La poesia Le stagioni è tratta dalla raccolta Satura (1971), contenuta nella parte finale denominata Satura II che contiene i componimenti più miscellanei di Montale in cui il poeta passa al vaglio vari registri da quello satirico a quello riflessivo, dal dubbio alla ragione.
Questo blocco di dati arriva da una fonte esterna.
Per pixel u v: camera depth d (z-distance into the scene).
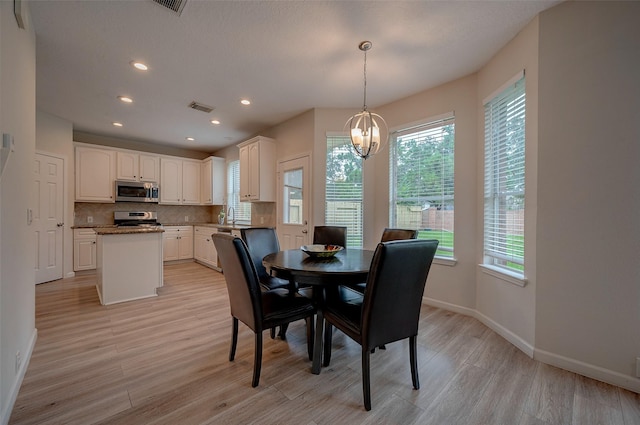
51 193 4.07
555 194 1.95
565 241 1.91
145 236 3.42
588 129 1.82
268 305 1.86
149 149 5.72
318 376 1.81
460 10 1.97
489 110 2.68
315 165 3.71
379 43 2.34
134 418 1.42
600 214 1.78
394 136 3.54
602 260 1.78
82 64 2.66
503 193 2.51
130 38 2.27
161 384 1.70
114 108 3.77
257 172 4.32
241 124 4.43
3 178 1.40
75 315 2.82
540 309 2.01
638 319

In latino l’espressione “Satura” indica il piatto ricolmo di vari frutti offerti agli Dei, la cosiddetta lanx satura indicava un “piatto pieno”, dunque un miscuglio, una mescolanza, una contaminazione.
Recensione del libro
Satura
di Eugenio Montale
In questi componimenti Montale introduce il tema del tempo, da lui concepito come indifferente ai fatti umani.
Ne Le stagioni il poeta giunge a tematizzare questo pensiero, sino a comporre la perfetta definizione di “intemporaneità” che costituisce il vero tempo della vita.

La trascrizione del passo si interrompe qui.